I have an Asus P8P67LE motherboard with integrated gigabit network interface and an additional PCI network card. Some time after the boot, the kernel will report that it is disabling IRQ XX (where XX is the IRQ of the second card, varies depending on physical slot) and that nobody cared. Suggestion was to boot with irqpoll option, but irqpoll is already on and does not help. When the IRQ is disabled, a single http connection on that card is reduced to maximum 5Mbps speed, although parallel connections will achieve up to 10Mbps. Before the disabling, the speed is 23Mbps, which is the speed of the DSL line.

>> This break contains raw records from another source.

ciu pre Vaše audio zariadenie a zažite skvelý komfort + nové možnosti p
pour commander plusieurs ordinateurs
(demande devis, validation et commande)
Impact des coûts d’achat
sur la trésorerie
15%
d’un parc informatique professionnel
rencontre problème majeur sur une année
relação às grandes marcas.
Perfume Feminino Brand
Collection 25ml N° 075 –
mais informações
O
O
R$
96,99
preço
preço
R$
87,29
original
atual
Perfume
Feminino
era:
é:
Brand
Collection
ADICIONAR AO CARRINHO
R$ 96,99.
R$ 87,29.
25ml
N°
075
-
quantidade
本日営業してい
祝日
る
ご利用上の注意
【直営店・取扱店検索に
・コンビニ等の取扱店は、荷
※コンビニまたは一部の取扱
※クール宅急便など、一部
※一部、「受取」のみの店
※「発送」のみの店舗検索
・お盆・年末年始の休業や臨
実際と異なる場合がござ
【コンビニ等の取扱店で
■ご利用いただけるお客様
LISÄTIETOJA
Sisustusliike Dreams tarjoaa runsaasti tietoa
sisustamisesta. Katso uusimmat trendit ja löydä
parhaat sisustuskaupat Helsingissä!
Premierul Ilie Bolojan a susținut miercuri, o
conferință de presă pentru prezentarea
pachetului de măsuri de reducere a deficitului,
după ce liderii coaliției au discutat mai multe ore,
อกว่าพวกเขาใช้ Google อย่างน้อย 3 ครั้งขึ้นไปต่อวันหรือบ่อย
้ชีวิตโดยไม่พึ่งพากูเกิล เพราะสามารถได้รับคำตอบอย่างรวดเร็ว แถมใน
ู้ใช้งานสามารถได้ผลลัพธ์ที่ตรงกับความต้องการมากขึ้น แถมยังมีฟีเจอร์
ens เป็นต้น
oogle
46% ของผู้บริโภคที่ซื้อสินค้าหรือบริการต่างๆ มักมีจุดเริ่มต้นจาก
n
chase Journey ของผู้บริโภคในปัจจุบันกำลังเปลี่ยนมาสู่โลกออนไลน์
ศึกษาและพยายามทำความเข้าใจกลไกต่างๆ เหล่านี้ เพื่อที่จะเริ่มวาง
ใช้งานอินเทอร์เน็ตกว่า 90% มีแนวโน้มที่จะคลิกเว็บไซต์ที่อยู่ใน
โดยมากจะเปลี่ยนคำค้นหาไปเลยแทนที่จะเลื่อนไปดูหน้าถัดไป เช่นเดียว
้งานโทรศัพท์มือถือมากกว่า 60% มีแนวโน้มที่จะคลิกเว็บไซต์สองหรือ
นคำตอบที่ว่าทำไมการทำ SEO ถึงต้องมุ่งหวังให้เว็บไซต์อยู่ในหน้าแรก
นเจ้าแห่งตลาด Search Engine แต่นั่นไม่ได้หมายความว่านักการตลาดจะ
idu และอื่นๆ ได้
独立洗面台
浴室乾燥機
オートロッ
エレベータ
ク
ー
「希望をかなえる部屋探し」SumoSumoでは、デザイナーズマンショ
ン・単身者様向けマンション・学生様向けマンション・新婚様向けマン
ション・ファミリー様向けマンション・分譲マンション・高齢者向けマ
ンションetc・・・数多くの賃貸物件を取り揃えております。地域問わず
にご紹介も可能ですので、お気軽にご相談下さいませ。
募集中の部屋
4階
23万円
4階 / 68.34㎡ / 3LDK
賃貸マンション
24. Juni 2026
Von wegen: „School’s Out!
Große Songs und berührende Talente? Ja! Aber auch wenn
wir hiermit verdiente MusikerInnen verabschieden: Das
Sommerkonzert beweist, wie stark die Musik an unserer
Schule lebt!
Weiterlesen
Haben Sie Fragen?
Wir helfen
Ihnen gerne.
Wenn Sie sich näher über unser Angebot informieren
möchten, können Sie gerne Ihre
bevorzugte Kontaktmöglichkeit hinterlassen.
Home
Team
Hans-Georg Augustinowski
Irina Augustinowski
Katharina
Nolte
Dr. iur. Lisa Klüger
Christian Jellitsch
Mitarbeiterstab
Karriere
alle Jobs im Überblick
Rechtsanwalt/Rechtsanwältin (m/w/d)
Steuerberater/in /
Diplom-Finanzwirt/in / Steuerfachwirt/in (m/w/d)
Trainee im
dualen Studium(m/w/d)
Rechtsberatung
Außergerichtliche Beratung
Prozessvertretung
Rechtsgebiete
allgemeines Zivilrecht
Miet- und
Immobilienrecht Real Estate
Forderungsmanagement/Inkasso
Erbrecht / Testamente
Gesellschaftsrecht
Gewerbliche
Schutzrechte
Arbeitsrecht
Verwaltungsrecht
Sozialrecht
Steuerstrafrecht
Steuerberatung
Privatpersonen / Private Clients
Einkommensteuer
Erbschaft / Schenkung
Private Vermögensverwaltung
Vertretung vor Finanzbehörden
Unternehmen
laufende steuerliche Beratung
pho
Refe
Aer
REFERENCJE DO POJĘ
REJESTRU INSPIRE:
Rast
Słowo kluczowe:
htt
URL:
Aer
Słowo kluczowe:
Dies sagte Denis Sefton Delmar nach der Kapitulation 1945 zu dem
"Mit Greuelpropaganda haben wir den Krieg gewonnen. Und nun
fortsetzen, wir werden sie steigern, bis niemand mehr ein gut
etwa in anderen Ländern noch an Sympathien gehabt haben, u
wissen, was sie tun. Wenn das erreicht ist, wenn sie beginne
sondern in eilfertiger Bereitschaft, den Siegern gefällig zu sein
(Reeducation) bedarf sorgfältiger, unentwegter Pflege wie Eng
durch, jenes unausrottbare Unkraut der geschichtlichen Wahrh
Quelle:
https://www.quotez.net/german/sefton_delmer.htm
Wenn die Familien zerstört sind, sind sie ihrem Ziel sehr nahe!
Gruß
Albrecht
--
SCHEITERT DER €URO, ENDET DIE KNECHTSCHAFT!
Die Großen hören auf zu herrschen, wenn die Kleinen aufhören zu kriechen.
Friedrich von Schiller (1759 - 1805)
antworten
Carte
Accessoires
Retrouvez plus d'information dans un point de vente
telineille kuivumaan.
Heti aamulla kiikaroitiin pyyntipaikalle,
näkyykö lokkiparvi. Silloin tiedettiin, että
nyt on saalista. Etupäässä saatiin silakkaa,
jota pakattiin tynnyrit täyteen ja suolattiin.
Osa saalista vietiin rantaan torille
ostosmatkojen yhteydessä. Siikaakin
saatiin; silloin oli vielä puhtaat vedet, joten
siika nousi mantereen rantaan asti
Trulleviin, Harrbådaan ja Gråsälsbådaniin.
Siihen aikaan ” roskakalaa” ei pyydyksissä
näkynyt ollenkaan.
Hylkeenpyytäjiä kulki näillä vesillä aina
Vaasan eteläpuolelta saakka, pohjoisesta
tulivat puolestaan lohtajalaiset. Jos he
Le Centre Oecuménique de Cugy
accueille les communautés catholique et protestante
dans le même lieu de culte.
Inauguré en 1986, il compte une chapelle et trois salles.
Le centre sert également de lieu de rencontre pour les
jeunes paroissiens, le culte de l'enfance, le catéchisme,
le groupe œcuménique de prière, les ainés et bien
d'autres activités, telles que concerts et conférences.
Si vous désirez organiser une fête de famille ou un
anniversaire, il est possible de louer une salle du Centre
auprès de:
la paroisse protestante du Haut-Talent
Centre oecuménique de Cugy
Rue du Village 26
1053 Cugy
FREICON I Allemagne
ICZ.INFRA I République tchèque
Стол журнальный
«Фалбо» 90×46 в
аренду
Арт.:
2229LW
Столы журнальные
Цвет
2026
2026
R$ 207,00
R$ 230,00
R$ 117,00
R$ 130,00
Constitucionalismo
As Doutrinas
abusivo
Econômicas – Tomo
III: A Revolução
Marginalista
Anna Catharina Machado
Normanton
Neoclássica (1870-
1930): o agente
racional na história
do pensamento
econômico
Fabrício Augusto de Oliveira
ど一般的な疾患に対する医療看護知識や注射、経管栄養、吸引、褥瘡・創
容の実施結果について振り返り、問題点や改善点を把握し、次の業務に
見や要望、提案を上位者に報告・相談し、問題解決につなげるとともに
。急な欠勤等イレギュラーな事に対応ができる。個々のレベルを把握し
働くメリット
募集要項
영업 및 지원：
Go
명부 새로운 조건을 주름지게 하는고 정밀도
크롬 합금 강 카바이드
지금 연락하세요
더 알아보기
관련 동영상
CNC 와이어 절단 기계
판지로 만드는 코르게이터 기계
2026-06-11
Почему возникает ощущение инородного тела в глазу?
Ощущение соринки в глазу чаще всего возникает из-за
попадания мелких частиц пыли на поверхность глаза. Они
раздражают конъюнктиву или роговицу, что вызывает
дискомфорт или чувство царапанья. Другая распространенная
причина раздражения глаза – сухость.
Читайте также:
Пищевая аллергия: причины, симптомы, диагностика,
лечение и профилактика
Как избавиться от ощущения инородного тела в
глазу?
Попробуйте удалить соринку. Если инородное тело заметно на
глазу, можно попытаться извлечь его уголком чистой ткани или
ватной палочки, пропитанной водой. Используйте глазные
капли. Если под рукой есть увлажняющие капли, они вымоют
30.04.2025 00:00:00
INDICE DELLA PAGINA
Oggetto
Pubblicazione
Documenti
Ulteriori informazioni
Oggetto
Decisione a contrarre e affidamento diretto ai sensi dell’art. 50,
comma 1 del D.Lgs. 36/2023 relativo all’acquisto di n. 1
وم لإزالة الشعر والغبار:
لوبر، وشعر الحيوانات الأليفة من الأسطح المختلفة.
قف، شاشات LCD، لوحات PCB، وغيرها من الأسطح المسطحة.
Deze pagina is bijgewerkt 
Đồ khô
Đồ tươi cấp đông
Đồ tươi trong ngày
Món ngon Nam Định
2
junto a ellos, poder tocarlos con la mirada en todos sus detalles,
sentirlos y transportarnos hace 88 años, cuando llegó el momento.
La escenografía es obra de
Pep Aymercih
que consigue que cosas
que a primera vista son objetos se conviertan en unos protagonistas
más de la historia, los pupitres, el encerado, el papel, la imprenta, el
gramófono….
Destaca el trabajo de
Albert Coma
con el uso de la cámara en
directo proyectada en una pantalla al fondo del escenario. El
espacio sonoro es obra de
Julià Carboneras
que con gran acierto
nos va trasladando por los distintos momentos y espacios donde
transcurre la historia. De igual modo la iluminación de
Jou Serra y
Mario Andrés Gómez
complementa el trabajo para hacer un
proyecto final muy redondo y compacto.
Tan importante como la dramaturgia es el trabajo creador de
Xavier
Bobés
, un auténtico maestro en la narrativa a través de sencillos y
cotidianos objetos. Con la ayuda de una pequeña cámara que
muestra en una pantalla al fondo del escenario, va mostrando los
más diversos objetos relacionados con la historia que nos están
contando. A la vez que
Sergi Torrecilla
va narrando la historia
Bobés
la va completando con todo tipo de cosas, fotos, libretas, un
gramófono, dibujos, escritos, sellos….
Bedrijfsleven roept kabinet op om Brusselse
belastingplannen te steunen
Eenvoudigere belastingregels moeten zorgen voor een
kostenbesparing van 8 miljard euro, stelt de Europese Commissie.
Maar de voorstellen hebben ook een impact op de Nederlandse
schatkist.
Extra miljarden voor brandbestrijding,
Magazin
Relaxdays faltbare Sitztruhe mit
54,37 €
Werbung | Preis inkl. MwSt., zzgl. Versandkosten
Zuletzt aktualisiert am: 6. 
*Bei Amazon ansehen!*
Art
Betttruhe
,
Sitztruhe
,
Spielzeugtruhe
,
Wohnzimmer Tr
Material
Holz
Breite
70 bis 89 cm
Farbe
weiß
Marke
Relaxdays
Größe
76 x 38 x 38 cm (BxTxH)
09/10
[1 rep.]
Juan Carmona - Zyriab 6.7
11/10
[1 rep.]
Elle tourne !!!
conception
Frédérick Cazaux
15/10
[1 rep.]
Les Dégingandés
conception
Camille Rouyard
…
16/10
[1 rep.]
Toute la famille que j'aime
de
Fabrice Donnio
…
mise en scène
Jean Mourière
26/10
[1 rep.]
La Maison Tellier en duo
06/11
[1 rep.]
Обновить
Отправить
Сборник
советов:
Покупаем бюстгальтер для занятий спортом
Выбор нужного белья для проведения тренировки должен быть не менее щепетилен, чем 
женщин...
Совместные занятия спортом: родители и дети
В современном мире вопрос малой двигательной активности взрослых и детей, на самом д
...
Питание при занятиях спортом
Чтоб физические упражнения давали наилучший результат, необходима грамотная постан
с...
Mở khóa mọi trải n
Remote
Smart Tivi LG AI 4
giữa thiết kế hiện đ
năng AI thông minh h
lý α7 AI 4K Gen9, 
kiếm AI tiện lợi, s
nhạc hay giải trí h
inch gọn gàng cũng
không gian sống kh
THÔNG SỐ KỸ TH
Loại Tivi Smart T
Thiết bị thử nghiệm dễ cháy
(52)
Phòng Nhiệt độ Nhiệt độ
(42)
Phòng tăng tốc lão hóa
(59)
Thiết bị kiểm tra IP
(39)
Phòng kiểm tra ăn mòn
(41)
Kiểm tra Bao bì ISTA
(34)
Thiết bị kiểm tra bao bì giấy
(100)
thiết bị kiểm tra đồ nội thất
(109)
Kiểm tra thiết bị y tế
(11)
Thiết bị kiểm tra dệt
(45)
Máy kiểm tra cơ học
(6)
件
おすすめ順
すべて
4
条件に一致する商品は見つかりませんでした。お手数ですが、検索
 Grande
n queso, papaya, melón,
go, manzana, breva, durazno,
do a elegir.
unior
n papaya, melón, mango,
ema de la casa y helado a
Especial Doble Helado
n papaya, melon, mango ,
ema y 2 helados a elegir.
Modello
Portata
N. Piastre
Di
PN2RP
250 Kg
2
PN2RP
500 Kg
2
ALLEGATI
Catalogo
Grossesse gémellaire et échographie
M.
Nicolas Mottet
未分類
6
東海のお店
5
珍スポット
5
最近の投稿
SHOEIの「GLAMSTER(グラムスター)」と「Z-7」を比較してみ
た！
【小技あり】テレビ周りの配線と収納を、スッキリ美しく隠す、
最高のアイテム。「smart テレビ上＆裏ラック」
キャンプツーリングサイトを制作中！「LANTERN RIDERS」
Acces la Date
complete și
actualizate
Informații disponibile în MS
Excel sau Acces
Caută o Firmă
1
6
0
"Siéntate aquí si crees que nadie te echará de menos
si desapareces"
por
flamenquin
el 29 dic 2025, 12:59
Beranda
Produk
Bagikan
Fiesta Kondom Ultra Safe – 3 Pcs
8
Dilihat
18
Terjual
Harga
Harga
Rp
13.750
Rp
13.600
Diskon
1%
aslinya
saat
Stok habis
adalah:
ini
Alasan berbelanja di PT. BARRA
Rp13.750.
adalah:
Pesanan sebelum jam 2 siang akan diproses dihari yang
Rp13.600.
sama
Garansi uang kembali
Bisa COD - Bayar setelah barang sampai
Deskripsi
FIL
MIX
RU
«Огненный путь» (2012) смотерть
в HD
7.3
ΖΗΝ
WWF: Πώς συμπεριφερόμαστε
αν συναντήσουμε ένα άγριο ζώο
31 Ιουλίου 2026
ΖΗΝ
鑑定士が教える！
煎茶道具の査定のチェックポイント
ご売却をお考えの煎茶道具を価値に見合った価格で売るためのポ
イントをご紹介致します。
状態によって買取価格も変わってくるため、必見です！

Happens both with e1000 and the new card (I was assuming the Intel driver is to blame), Asus NX1101. Does not affect the integrated network interface.

Reproducible: Always

Steps to Reproduce:
1. Turn on the computer.
2. Wait for approximately 50 minutes.
Actual Results:  
Network performance as expected for the first 50 minutes.

Expected Results:  
Network performance as expected until further notice.

Comment 1 Josh Boyer 2013-04-01 13:54:33 UTC
Can you attach the output of:

1) dmesg

2) lsmod

3) cat /proc/interrupts

Comment 2 Mikko Laaksonen 2013-04-01 14:48:53 UTC
Created attachment 730285 [details]
dmesg

Comment 3 Mikko Laaksonen 2013-04-01 14:49:41 UTC
Created attachment 730286 [details]
lsmod

Comment 4 Mikko Laaksonen 2013-04-01 14:50:43 UTC
Created attachment 730287 [details]
/proc/interrupts

Comment 5 Josh Boyer 2013-04-01 18:26:45 UTC
Can you please provide the output of lspci -nnvv?

You appear to have an ASMedia PCIe to PCI bridge (1b21:1080) in this machine, and those bridges are known to have broken interrupt handling at the PCI bus level.  There's really nothing we can do to fix the issue in the code, so the only suggestion we have is to not put any devices behind that bridge.

Comment 6 Mikko Laaksonen 2013-04-01 18:29:23 UTC
Created attachment 730369 [details]
lspci -nnvv

Comment 7 Josh Boyer 2013-04-01 19:38:40 UTC
Thank you.  Unfortunately, we have no solutions other than the one mentioned in comment #5 already.  We tried patching in some work arounds for this device and it wound up making the problems worse for several users.  Upstream solutions failed to produce anything as well.

There's nothing we can do in this particular case.